A l’opposé de ce modèle, l’histoire nous montre que des organisations de masse ont existé qui ont réussi à faire vivre ensemble ces deux objectifs_ : défendre les intérêts immédiats des travailleurs et maintenir vivante la perspective d’une transformation révolutionnaire de la société. Ainsi, créée en 1910, la CNT espagnole est parvenue à regrouper en 1936 deux millions de syndiqués. Elle refusait les permanents (un seul permanent technique en 1936) tout comme elle refusait de siéger dans les instances participatives mises en place par l’Etat. Elle ne s’est jamais non plus considérée comme un partenaire social qui discute avec les patrons dans le but d’obtenir des améliorations pour les travailleurs, son but ultime était la révolution sociale, l’abolition de la société capitaliste et la construction du communisme libertaire. Son modèle organisationnel, ses formes d’action et ses structures étaient cohérentes avec ce but. Tous les syndiqués étaient égaux et chaque syndicat était autonome et la démocratie directe était le mode de gestion du syndicat_ ; le mode d’action exclusif était l’action directe, la CNT luttait avec les travailleurs mais jamais à leur place car elle ne se considérait pas comme une avant-garde.

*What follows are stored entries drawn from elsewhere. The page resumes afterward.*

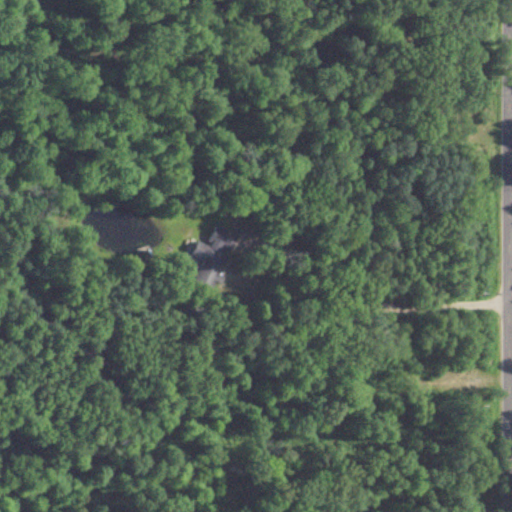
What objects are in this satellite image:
road: (508, 198)
road: (504, 256)
building: (205, 258)
road: (367, 292)
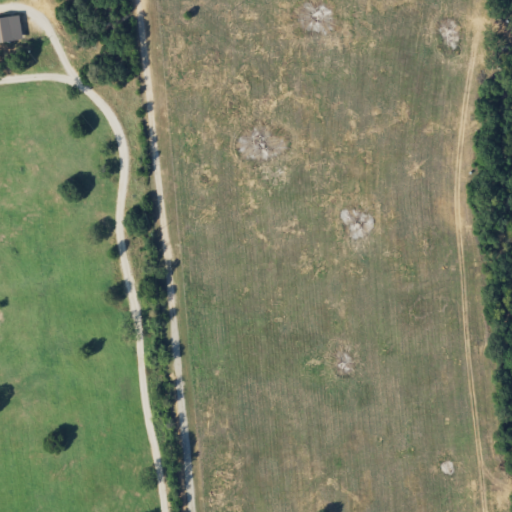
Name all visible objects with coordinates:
building: (9, 29)
building: (9, 29)
road: (166, 255)
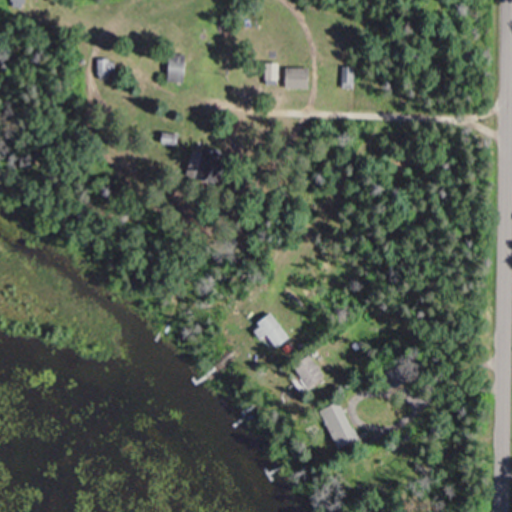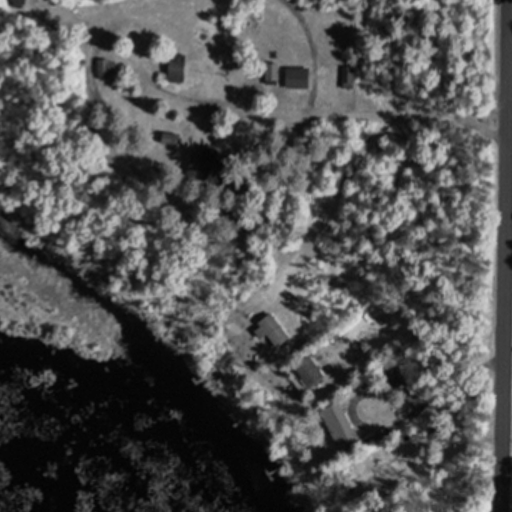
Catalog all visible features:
building: (111, 66)
building: (181, 67)
building: (302, 77)
building: (352, 77)
road: (372, 114)
building: (175, 138)
building: (220, 161)
road: (505, 256)
building: (280, 329)
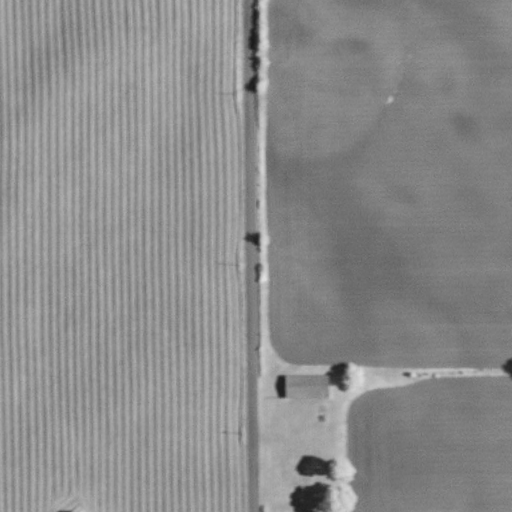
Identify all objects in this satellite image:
road: (250, 255)
building: (304, 386)
building: (293, 475)
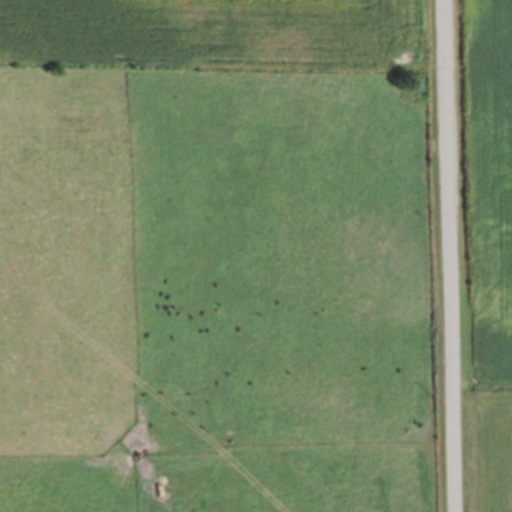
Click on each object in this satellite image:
road: (439, 256)
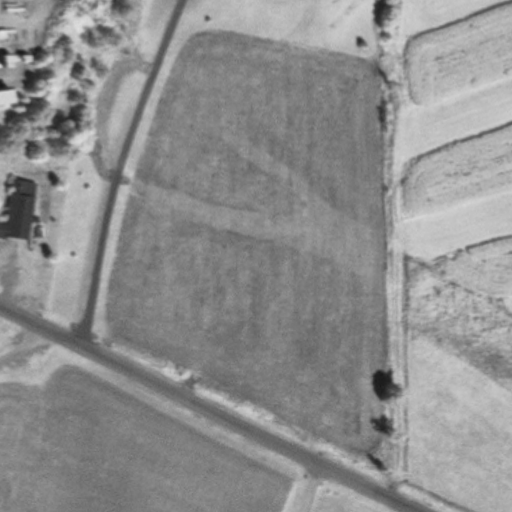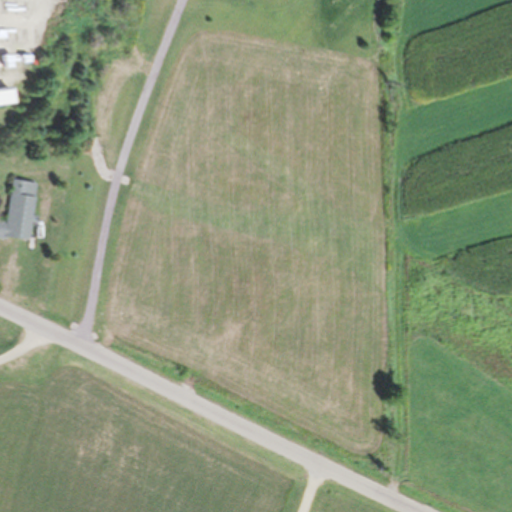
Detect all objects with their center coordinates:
building: (4, 98)
building: (19, 213)
road: (25, 346)
road: (209, 407)
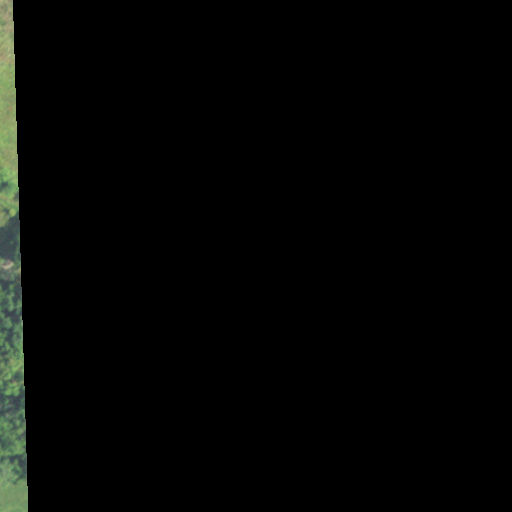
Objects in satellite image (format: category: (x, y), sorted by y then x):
building: (126, 1)
crop: (50, 92)
road: (126, 137)
road: (199, 187)
building: (248, 217)
building: (191, 229)
building: (87, 253)
road: (67, 336)
building: (362, 446)
building: (347, 489)
building: (343, 490)
building: (158, 500)
building: (152, 501)
road: (381, 507)
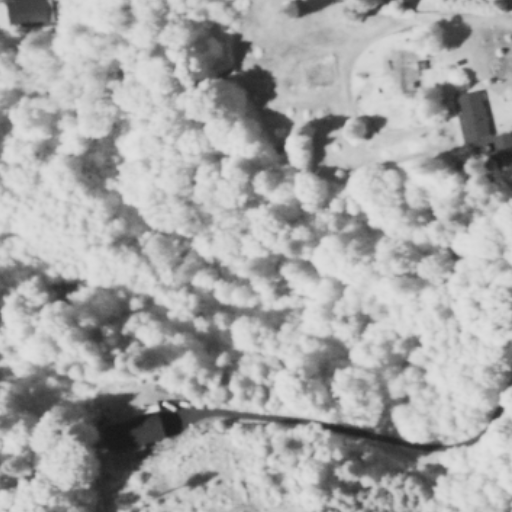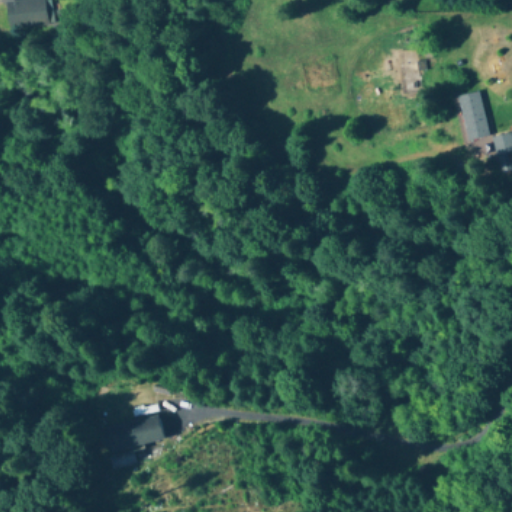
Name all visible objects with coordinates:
building: (26, 14)
building: (473, 115)
building: (503, 144)
road: (355, 431)
building: (132, 434)
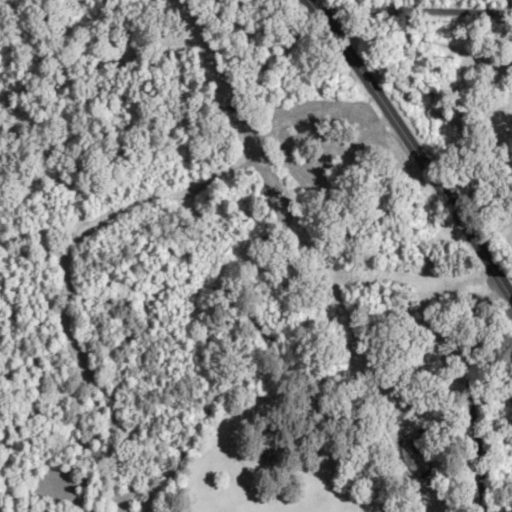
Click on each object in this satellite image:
road: (416, 9)
road: (412, 148)
road: (447, 295)
building: (257, 327)
road: (470, 390)
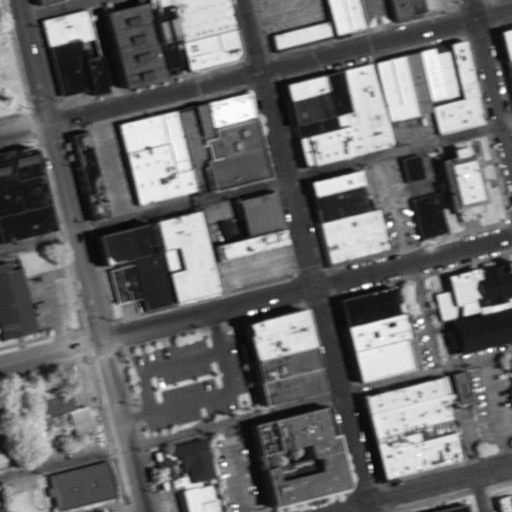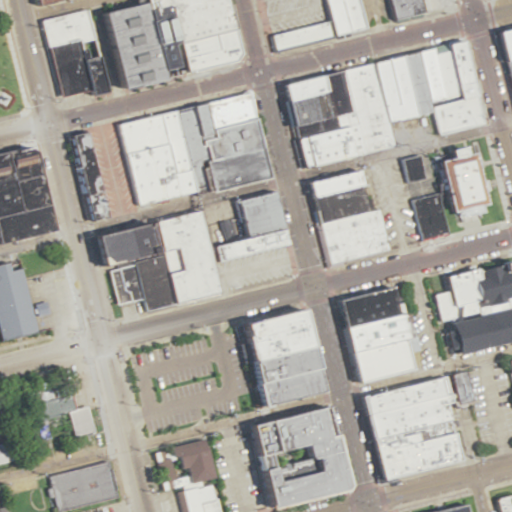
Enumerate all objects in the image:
building: (408, 6)
road: (59, 11)
road: (492, 16)
traffic signals: (473, 21)
building: (313, 25)
building: (125, 41)
building: (502, 56)
road: (257, 74)
traffic signals: (254, 75)
road: (489, 86)
building: (218, 110)
traffic signals: (41, 124)
road: (20, 129)
building: (361, 133)
building: (81, 176)
building: (86, 177)
building: (455, 184)
building: (18, 195)
building: (181, 203)
building: (111, 247)
road: (74, 255)
road: (299, 255)
traffic signals: (308, 288)
road: (256, 300)
building: (12, 306)
building: (470, 310)
building: (362, 335)
traffic signals: (96, 340)
building: (265, 359)
building: (505, 364)
parking lot: (184, 377)
building: (55, 417)
building: (404, 423)
building: (2, 453)
building: (288, 456)
building: (185, 461)
road: (61, 462)
building: (79, 486)
road: (414, 487)
road: (478, 492)
building: (194, 499)
traffic signals: (361, 501)
building: (502, 503)
building: (501, 504)
building: (2, 508)
building: (447, 510)
building: (91, 511)
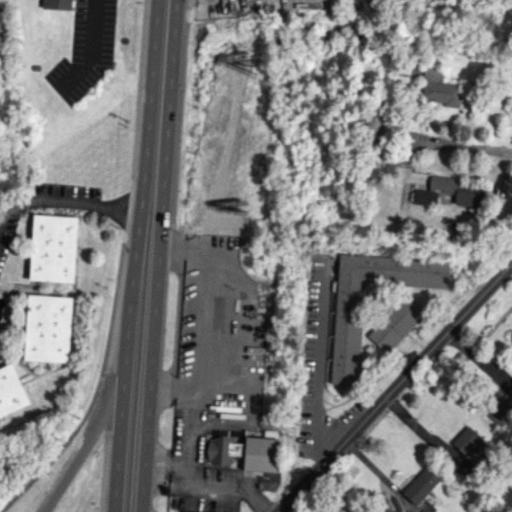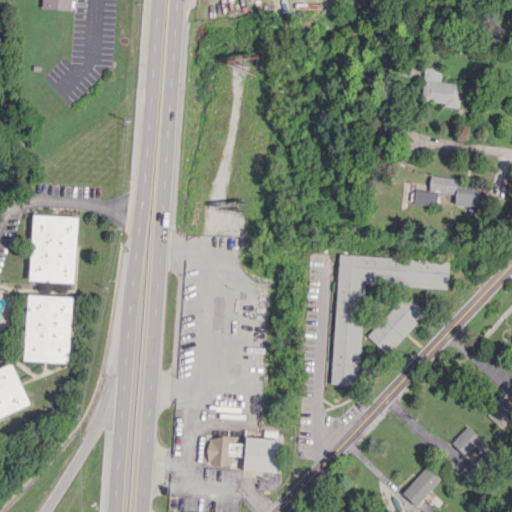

Pour parvenir au but poursuivi, elle privilégiait l’éducation, car pour les anarchistes, une révolution communiste libertaire n’est concevable que si elle est souhaitée par une majorité. Les cénétistes espagnols réfugiés en France après la victoire de Franco expliquaient leur échec par le fait que la révolution était arrivée trop tôt_ ; ils n’y avait pas assez de militants conscients en 1936, il leur aurait fallu plus de temps (à cette époque l’organisation connaissait un développement rapide). Cette priorité accordée à l’éducation se retrouve partout, par exemple dans les slogans pour la campagne pour les 8 heures_ ; « _8 heures de travail, 8 heures de repos, 8 heures pour se cultiver_ » était le mot d’ordre de la CNT. En France, le mot d’ordre de la CGT était « _8 heures de travail, 8 heures de repos, 8 heures de loisirs_ ». La différence donne à réfléchir. Les luttes pour la défense des intérêts immédiats des travailleurs étaient considérées comme accessoires, subsidiaires par rapport au but final, un outil au service de l’éducation des travailleurs, permettant de populariser les pratiques d’action directe, de solidarité et d’entraide. Pourtant, les militants de la CNT firent reculer le patronat espagnol dans une multitude de conflits et conquirent énormément d’avantages sociaux. Et ce sont ces mêmes militants conscients qui, en juillet 1936, firent échec au coup d’état militaire de Franco dans plus de la moitié de l’Espagne, résistèrent ensuite pendant trois ans aux forces conjuguées des fascismes, espagnols, allemands , italiens et portugais, et dans l’intervalle de ces trois années, prirent en mains et autogérèrent villes, villages, champs et usines dans une grande partie de l’Espagne. A l’inverse, six millions de syndicalistes allemands qui faisaient confiance aux partis de la classe ouvrière, n’ont opposé presque aucune résistance à la prise de pouvoir des nazis en Allemagne en 1933.